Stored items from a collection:
Segment Open

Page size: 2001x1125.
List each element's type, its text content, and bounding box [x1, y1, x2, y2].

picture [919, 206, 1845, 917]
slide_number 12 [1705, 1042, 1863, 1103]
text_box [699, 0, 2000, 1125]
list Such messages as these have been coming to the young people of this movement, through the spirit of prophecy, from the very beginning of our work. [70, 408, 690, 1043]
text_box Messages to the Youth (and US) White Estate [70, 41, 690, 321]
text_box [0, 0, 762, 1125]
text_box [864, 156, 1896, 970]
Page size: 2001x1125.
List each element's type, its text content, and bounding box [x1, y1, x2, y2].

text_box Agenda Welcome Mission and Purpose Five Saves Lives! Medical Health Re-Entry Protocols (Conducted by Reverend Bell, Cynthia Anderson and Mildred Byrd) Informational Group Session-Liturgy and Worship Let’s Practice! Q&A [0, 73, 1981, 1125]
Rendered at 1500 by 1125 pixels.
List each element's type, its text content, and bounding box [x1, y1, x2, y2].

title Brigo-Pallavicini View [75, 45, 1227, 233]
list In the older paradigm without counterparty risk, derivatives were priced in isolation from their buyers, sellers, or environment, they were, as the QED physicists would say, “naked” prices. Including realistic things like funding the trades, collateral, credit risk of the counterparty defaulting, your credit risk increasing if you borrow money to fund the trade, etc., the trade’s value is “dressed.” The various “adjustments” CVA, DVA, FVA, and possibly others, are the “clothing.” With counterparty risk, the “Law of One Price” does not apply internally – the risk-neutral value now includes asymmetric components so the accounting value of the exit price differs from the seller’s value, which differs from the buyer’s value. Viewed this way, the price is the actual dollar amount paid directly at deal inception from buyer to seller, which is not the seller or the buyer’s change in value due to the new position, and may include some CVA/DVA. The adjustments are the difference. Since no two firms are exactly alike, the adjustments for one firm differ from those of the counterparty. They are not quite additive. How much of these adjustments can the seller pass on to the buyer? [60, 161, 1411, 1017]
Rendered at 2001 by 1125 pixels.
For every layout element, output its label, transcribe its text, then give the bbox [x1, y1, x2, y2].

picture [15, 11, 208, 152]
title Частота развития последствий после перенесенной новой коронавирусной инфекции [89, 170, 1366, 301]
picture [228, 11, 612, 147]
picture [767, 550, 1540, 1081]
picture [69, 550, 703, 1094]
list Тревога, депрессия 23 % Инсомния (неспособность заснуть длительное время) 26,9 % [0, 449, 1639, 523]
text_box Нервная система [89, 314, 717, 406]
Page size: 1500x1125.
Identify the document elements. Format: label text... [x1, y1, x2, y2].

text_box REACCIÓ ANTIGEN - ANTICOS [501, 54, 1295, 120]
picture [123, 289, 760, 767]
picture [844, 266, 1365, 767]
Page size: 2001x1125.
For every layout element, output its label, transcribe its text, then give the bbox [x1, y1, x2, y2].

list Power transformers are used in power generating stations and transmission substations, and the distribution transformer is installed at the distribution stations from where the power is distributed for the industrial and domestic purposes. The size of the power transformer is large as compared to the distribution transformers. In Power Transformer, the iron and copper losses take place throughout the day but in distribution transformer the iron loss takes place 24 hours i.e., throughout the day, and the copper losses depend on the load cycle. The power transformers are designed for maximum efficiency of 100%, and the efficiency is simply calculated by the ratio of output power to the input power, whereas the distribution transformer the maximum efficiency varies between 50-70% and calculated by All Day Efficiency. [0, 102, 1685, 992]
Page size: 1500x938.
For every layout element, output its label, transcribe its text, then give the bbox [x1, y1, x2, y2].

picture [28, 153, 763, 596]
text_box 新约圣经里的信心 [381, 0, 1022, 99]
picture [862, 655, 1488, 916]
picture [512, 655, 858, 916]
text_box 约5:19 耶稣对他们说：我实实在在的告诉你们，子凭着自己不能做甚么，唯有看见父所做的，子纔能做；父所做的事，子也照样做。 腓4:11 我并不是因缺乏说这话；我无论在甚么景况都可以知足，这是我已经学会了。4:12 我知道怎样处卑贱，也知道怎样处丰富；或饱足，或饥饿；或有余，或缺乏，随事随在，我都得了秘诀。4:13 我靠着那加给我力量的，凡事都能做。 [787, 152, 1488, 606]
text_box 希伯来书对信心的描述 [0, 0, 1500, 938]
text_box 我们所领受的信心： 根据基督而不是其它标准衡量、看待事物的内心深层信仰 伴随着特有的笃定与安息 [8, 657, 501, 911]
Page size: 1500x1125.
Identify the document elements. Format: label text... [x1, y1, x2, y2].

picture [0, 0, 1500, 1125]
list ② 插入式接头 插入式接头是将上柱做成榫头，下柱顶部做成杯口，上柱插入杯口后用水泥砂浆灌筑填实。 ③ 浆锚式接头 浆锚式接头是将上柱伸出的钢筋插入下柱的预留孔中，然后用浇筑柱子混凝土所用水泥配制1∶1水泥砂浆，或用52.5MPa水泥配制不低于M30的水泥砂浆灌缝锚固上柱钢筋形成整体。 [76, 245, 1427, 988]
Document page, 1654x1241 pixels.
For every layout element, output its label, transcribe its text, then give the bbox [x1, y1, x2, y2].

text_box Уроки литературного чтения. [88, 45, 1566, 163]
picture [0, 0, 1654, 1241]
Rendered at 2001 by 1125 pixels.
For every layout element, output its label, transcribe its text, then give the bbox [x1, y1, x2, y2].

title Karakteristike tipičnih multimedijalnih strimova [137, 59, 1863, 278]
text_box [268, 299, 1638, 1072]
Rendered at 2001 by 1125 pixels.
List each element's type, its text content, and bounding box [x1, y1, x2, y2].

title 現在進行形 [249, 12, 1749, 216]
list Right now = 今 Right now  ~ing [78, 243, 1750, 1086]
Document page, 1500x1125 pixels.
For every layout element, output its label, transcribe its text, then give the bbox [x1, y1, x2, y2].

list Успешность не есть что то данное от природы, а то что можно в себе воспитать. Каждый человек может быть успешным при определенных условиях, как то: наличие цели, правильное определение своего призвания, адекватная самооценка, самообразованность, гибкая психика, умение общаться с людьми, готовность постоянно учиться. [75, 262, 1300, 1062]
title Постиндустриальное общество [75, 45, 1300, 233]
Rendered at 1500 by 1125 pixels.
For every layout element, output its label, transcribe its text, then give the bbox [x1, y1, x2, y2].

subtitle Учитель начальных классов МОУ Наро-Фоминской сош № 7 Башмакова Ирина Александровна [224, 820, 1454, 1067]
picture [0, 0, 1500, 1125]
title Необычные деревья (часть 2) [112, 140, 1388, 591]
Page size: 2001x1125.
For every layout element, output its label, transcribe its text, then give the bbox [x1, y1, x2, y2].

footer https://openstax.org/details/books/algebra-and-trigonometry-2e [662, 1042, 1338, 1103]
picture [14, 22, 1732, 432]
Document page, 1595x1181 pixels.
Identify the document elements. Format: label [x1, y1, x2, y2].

Segment Closed

» **What is needed**
Repeat the data in full, exactly as supplied.

» **Exercise output**
Page size: 2001x1125.
List each element's type, its text content, and bounding box [x1, y1, x2, y2].

picture [919, 206, 1845, 917]
slide_number 12 [1705, 1042, 1863, 1103]
text_box [699, 0, 2000, 1125]
list Such messages as these have been coming to the young people of this movement, through the spirit of prophecy, from the very beginning of our work. [70, 408, 690, 1043]
text_box Messages to the Youth (and US) White Estate [70, 41, 690, 321]
text_box [0, 0, 762, 1125]
text_box [864, 156, 1896, 970]
Page size: 2001x1125.
List each element's type, its text content, and bounding box [x1, y1, x2, y2].

text_box Agenda Welcome Mission and Purpose Five Saves Lives! Medical Health Re-Entry Protocols (Conducted by Reverend Bell, Cynthia Anderson and Mildred Byrd) Informational Group Session-Liturgy and Worship Let’s Practice! Q&A [0, 73, 1981, 1125]
Rendered at 1500 by 1125 pixels.
List each element's type, its text content, and bounding box [x1, y1, x2, y2].

title Brigo-Pallavicini View [75, 45, 1227, 233]
list In the older paradigm without counterparty risk, derivatives were priced in isolation from their buyers, sellers, or environment, they were, as the QED physicists would say, “naked” prices. Including realistic things like funding the trades, collateral, credit risk of the counterparty defaulting, your credit risk increasing if you borrow money to fund the trade, etc., the trade’s value is “dressed.” The various “adjustments” CVA, DVA, FVA, and possibly others, are the “clothing.” With counterparty risk, the “Law of One Price” does not apply internally – the risk-neutral value now includes asymmetric components so the accounting value of the exit price differs from the seller’s value, which differs from the buyer’s value. Viewed this way, the price is the actual dollar amount paid directly at deal inception from buyer to seller, which is not the seller or the buyer’s change in value due to the new position, and may include some CVA/DVA. The adjustments are the difference. Since no two firms are exactly alike, the adjustments for one firm differ from those of the counterparty. They are not quite additive. How much of these adjustments can the seller pass on to the buyer? [60, 161, 1411, 1017]
Rendered at 2001 by 1125 pixels.
For every layout element, output its label, transcribe its text, then give the bbox [x1, y1, x2, y2].

picture [15, 11, 208, 152]
title Частота развития последствий после перенесенной новой коронавирусной инфекции [89, 170, 1366, 301]
picture [228, 11, 612, 147]
picture [767, 550, 1540, 1081]
picture [69, 550, 703, 1094]
list Тревога, депрессия 23 % Инсомния (неспособность заснуть длительное время) 26,9 % [0, 449, 1639, 523]
text_box Нервная система [89, 314, 717, 406]
Page size: 1500x1125.
Identify the document elements. Format: label text... [x1, y1, x2, y2].

text_box REACCIÓ ANTIGEN - ANTICOS [501, 54, 1295, 120]
picture [123, 289, 760, 767]
picture [844, 266, 1365, 767]
Page size: 2001x1125.
For every layout element, output its label, transcribe its text, then give the bbox [x1, y1, x2, y2].

list Power transformers are used in power generating stations and transmission substations, and the distribution transformer is installed at the distribution stations from where the power is distributed for the industrial and domestic purposes. The size of the power transformer is large as compared to the distribution transformers. In Power Transformer, the iron and copper losses take place throughout the day but in distribution transformer the iron loss takes place 24 hours i.e., throughout the day, and the copper losses depend on the load cycle. The power transformers are designed for maximum efficiency of 100%, and the efficiency is simply calculated by the ratio of output power to the input power, whereas the distribution transformer the maximum efficiency varies between 50-70% and calculated by All Day Efficiency. [0, 102, 1685, 992]
Page size: 1500x938.
For every layout element, output its label, transcribe its text, then give the bbox [x1, y1, x2, y2].

picture [28, 153, 763, 596]
text_box 新约圣经里的信心 [381, 0, 1022, 99]
picture [862, 655, 1488, 916]
picture [512, 655, 858, 916]
text_box 约5:19 耶稣对他们说：我实实在在的告诉你们，子凭着自己不能做甚么，唯有看见父所做的，子纔能做；父所做的事，子也照样做。 腓4:11 我并不是因缺乏说这话；我无论在甚么景况都可以知足，这是我已经学会了。4:12 我知道怎样处卑贱，也知道怎样处丰富；或饱足，或饥饿；或有余，或缺乏，随事随在，我都得了秘诀。4:13 我靠着那加给我力量的，凡事都能做。 [787, 152, 1488, 606]
text_box 希伯来书对信心的描述 [0, 0, 1500, 938]
text_box 我们所领受的信心： 根据基督而不是其它标准衡量、看待事物的内心深层信仰 伴随着特有的笃定与安息 [8, 657, 501, 911]
Page size: 1500x1125.
Identify the document elements. Format: label text... [x1, y1, x2, y2].

picture [0, 0, 1500, 1125]
list ② 插入式接头 插入式接头是将上柱做成榫头，下柱顶部做成杯口，上柱插入杯口后用水泥砂浆灌筑填实。 ③ 浆锚式接头 浆锚式接头是将上柱伸出的钢筋插入下柱的预留孔中，然后用浇筑柱子混凝土所用水泥配制1∶1水泥砂浆，或用52.5MPa水泥配制不低于M30的水泥砂浆灌缝锚固上柱钢筋形成整体。 [76, 245, 1427, 988]
Document page, 1654x1241 pixels.
For every layout element, output its label, transcribe its text, then give the bbox [x1, y1, x2, y2].

text_box Уроки литературного чтения. [88, 45, 1566, 163]
picture [0, 0, 1654, 1241]
Rendered at 2001 by 1125 pixels.
For every layout element, output its label, transcribe its text, then give the bbox [x1, y1, x2, y2].

title Karakteristike tipičnih multimedijalnih strimova [137, 59, 1863, 278]
text_box [268, 299, 1638, 1072]
Rendered at 2001 by 1125 pixels.
List each element's type, its text content, and bounding box [x1, y1, x2, y2].

title 現在進行形 [249, 12, 1749, 216]
list Right now = 今 Right now  ~ing [78, 243, 1750, 1086]
Document page, 1500x1125 pixels.
For every layout element, output its label, transcribe its text, then give the bbox [x1, y1, x2, y2].

list Успешность не есть что то данное от природы, а то что можно в себе воспитать. Каждый человек может быть успешным при определенных условиях, как то: наличие цели, правильное определение своего призвания, адекватная самооценка, самообразованность, гибкая психика, умение общаться с людьми, готовность постоянно учиться. [75, 262, 1300, 1062]
title Постиндустриальное общество [75, 45, 1300, 233]
Rendered at 1500 by 1125 pixels.
For every layout element, output its label, transcribe its text, then give the bbox [x1, y1, x2, y2].

subtitle Учитель начальных классов МОУ Наро-Фоминской сош № 7 Башмакова Ирина Александровна [224, 820, 1454, 1067]
picture [0, 0, 1500, 1125]
title Необычные деревья (часть 2) [112, 140, 1388, 591]
Page size: 2001x1125.
For every layout element, output its label, transcribe its text, then give the bbox [x1, y1, x2, y2].

footer https://openstax.org/details/books/algebra-and-trigonometry-2e [662, 1042, 1338, 1103]
picture [14, 22, 1732, 432]
Document page, 1595x1181 pixels.
Identify the document elements. Format: label [x1, y1, x2, y2].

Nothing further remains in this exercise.